The Pew Research Center polled Americans in 2013 and discovered that only 20 percent of those polled could identify nitrogen as the dominant gas in Earth’s atmosphere. And while 77 percent of those polled knew that a major problem with the overuse of antibiotics is the development of antibiotic-resistant bacteria, I’m a little worried about that 23 % that didn’t know.
We ought to encourage increased literacy in science, in engineering, in math and technology, to help our Scouts better understand the world they live in.
Here’s why you shouldn’t let time dismiss the NOVA program:
- You don’t have to do it. Find a parent, an assistant den leader, someone in your chartered organization who has a passion for science. If you’re LDS, talk to your bishop about getting that person on board to help with the NOVA program.
- You’re already doing it. Some of the requirements for the NOVA program dovetail with rank advancements. Do you have a Webelos Scout who’s completed the Camper and Earth Rocks adventures, or a Wolf Scout who is done with Digging in the Past and Germs Alive? That Scout has completed one of the requirements for the “Science Everywhere” NOVA module.
- Your Scouts are already doing it. Check with your Scouts and their parents. There’s a good chance they’re already read a science-related book or watched an hour of science-related television, and can make a list of two questions or ideas from what he read or watched and talk about those questions or ideas with his NOVA counselor (which, I’ll remind you, doesn’t have to be you). There’s another “Science Everywhere” requirement done.
- Not every Scout will want to do it.

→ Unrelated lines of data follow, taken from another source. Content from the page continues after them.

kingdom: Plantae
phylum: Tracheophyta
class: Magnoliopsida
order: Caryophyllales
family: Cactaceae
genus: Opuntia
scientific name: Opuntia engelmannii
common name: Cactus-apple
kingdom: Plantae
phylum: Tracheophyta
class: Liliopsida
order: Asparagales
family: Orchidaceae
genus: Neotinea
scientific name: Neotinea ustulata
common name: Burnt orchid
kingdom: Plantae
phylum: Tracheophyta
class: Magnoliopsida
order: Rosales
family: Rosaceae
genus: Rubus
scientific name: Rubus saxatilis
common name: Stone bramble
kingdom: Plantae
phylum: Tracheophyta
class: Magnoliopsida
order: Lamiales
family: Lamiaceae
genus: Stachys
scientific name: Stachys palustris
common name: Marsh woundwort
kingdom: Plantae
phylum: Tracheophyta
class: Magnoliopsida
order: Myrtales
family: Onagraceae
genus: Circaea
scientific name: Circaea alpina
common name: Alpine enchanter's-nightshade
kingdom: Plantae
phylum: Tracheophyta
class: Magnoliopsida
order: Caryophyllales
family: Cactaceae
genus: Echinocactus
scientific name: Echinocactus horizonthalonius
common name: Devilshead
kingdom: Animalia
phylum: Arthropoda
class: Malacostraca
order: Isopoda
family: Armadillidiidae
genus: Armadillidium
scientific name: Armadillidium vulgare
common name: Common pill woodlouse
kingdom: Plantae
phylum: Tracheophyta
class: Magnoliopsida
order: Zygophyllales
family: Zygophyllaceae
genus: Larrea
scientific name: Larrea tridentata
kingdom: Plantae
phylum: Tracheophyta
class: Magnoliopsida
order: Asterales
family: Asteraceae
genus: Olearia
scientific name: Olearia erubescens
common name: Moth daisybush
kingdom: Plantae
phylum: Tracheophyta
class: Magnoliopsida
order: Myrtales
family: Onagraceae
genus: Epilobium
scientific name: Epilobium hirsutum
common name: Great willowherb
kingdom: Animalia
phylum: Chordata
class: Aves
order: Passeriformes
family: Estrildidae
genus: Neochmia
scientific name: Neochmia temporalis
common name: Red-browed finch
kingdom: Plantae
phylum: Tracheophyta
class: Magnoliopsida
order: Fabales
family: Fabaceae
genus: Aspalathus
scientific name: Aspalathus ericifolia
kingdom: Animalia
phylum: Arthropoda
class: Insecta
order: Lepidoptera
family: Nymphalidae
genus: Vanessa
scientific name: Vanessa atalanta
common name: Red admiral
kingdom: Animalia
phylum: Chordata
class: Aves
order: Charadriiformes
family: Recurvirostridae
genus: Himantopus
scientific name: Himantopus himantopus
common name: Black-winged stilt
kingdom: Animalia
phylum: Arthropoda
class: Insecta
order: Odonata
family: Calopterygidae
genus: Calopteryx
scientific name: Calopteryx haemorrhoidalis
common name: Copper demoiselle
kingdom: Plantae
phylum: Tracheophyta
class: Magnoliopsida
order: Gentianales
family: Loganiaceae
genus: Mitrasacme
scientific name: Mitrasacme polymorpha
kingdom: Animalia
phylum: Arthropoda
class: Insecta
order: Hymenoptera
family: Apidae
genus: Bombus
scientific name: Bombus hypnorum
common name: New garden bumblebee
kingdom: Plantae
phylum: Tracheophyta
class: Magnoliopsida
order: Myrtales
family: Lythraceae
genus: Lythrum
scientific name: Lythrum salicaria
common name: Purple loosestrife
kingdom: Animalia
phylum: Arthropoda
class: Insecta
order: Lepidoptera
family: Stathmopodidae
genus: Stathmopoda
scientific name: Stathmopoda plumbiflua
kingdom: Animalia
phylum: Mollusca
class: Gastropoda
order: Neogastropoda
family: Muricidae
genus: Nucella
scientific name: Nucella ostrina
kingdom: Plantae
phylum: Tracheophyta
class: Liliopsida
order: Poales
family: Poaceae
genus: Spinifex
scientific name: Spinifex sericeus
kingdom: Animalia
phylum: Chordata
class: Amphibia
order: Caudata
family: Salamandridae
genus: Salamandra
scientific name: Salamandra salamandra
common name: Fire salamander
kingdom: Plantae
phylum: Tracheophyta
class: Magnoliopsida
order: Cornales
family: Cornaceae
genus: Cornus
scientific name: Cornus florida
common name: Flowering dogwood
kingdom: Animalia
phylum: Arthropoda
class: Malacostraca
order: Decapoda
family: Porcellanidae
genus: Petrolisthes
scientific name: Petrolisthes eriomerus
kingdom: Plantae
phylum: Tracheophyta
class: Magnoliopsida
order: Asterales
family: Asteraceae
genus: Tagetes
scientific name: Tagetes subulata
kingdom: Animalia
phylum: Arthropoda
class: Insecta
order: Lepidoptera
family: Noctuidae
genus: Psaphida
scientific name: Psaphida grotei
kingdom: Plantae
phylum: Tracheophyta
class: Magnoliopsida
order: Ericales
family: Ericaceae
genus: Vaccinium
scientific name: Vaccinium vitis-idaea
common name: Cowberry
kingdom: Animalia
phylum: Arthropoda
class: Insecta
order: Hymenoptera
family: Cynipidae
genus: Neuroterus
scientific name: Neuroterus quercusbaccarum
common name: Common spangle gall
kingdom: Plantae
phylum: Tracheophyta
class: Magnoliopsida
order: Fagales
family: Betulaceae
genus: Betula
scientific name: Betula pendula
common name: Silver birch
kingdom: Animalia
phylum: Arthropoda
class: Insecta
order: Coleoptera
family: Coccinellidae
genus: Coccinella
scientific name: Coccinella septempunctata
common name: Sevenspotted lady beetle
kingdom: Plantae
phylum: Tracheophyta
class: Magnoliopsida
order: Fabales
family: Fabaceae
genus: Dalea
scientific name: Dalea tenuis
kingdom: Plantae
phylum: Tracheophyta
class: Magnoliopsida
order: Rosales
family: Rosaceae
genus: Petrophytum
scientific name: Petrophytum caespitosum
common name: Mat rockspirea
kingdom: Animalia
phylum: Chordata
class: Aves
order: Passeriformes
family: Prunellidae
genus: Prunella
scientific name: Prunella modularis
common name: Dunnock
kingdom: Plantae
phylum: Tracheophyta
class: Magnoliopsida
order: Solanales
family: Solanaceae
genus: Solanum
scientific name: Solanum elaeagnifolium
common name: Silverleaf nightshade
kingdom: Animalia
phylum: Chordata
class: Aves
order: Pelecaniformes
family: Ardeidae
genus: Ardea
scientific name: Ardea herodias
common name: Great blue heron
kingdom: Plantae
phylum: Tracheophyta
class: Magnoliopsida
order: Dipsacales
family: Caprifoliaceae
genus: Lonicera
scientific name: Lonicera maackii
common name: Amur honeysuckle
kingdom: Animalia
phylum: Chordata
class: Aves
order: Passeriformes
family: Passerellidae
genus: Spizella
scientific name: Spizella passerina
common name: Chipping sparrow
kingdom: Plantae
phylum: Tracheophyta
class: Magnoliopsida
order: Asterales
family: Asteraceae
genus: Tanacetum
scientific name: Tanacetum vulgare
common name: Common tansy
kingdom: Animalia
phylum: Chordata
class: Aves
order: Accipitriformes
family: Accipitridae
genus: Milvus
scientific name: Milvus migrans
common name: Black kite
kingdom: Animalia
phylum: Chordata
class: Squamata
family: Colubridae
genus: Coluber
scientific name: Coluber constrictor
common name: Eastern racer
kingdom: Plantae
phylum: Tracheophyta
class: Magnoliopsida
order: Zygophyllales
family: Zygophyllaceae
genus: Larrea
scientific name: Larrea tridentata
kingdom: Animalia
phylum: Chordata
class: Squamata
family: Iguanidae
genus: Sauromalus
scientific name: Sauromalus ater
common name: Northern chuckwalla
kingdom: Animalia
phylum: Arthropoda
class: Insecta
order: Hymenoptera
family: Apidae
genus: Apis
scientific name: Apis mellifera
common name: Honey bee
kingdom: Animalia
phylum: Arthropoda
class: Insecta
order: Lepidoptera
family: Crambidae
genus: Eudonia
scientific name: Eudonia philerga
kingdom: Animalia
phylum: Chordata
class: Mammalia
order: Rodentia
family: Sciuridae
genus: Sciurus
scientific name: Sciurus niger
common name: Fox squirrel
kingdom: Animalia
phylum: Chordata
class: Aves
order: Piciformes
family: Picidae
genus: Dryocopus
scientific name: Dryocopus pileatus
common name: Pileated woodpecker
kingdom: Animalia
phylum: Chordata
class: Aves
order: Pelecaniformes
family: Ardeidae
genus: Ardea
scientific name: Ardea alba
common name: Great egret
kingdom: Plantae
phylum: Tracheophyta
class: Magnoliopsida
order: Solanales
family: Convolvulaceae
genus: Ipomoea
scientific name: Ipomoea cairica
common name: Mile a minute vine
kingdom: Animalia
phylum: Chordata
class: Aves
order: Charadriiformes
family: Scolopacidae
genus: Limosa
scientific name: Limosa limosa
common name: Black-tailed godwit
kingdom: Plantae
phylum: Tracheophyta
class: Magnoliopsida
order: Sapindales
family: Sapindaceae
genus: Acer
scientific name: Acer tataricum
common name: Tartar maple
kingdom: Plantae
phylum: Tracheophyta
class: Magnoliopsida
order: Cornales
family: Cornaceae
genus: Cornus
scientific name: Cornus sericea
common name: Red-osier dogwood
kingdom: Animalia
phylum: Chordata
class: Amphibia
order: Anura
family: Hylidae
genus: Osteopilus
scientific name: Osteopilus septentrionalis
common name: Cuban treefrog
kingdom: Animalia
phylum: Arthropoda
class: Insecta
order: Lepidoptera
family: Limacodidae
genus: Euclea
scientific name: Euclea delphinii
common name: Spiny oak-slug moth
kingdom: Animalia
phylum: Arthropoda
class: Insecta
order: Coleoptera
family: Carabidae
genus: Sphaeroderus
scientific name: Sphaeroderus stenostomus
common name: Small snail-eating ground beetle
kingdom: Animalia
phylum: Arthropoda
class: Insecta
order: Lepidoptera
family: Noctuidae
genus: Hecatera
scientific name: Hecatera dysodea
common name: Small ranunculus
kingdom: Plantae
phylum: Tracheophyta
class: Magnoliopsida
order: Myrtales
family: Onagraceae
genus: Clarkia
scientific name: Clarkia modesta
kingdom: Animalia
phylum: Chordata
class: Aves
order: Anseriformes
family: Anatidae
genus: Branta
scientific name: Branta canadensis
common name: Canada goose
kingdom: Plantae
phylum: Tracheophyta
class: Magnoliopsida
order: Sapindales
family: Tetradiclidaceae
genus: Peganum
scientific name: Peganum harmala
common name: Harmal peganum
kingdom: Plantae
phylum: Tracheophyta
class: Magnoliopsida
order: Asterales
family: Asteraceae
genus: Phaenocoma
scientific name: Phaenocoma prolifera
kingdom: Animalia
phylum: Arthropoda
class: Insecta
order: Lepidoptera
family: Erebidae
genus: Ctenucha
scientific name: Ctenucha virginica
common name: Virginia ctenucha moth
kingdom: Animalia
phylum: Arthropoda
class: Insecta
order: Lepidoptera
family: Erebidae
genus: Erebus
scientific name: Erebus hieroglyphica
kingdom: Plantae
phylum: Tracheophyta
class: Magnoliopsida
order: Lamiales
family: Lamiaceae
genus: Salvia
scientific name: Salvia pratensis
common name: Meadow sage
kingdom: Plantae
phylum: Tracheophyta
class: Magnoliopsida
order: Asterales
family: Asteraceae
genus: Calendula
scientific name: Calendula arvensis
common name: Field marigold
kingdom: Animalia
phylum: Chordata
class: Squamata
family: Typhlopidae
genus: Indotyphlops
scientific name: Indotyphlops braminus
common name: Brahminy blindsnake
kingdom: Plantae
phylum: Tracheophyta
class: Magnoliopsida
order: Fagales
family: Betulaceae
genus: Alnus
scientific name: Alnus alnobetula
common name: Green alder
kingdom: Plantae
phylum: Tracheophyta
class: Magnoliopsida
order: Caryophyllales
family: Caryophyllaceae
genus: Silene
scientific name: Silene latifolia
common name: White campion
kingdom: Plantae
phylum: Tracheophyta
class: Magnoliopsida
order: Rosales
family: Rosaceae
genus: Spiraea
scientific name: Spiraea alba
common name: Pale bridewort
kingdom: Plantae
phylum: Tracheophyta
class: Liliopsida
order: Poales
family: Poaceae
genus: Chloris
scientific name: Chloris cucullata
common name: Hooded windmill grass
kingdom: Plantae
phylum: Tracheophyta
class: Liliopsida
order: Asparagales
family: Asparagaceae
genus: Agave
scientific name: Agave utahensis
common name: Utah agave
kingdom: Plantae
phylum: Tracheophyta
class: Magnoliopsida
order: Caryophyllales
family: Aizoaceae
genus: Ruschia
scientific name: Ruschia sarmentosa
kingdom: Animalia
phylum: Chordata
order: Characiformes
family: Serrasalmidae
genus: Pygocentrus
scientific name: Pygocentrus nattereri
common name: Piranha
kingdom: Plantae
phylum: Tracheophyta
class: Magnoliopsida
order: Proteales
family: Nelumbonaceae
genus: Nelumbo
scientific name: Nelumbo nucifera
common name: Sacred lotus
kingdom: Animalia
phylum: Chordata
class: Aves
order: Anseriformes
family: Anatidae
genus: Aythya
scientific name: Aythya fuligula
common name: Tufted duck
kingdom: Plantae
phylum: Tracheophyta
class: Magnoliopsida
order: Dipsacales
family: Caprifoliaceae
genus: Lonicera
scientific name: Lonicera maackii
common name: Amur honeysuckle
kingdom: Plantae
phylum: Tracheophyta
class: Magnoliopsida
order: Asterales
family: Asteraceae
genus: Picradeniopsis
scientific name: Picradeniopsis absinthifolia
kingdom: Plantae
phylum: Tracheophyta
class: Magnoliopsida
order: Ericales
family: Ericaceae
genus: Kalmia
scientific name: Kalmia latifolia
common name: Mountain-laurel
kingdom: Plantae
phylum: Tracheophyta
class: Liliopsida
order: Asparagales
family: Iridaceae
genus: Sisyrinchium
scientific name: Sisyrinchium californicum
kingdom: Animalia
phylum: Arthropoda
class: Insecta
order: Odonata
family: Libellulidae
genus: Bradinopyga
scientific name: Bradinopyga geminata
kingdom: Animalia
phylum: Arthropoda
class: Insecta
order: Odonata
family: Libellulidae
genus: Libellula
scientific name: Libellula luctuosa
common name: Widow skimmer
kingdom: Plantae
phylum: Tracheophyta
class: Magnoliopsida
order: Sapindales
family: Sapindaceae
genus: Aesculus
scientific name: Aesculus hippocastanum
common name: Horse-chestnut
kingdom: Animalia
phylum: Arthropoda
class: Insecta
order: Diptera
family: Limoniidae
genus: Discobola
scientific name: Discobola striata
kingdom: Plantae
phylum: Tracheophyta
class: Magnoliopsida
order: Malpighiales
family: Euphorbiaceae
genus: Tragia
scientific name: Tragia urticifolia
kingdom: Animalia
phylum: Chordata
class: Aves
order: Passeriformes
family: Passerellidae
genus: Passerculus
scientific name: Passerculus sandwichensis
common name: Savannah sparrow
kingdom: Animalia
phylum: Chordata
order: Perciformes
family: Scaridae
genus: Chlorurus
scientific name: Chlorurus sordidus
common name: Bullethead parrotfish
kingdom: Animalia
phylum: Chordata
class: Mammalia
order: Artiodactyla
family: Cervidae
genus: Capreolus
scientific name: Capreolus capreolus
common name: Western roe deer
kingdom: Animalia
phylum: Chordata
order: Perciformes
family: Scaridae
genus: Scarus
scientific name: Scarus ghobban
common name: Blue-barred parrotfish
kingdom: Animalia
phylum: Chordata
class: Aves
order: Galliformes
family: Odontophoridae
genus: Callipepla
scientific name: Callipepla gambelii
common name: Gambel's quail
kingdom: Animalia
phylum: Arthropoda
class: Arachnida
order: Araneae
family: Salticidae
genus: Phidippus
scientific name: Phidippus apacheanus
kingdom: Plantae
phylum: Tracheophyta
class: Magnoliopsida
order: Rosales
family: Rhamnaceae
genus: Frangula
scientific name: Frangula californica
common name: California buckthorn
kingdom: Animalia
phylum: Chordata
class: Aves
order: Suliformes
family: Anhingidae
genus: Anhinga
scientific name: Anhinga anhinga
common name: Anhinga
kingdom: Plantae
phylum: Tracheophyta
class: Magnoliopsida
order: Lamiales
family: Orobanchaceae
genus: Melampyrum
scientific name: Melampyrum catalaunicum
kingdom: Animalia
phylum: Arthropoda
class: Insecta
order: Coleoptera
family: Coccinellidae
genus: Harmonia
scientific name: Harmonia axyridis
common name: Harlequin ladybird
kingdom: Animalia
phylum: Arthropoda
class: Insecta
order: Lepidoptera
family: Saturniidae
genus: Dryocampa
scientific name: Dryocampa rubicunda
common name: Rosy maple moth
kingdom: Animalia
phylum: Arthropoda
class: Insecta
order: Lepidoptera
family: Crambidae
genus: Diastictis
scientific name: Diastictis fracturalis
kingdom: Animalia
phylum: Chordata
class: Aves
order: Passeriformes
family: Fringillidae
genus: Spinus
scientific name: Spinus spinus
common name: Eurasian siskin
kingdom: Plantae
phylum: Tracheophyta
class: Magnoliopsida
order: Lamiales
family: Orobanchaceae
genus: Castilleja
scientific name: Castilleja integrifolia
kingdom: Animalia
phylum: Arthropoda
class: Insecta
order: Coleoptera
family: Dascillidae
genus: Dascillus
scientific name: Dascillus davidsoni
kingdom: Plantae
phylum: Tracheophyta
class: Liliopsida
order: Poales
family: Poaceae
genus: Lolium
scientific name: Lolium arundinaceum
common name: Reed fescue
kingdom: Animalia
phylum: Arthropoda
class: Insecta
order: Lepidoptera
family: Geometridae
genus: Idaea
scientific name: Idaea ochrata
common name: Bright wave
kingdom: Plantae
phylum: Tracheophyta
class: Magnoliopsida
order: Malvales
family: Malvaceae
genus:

I’ve been Scoutmaster for 3 ½ years, and in that time I’ve had one Scout work his way through the NOVA program. I challenged him to do it when he earned his Eagle Scout award when he turned 13. And I’m working with my two Scout-aged sons – slowly – through the program. They might finish. They might not. I’m doing it at their pace.
If I know one thing about boys, it’s that you never know what’s going to pique their interest. So in interest in piquing their interest, don’t stand in the way if your Pete just wants to do the thing. Unless he wants to build a zipline. That’s when you send him home.
*Not his real name. But Pete is a real Scout.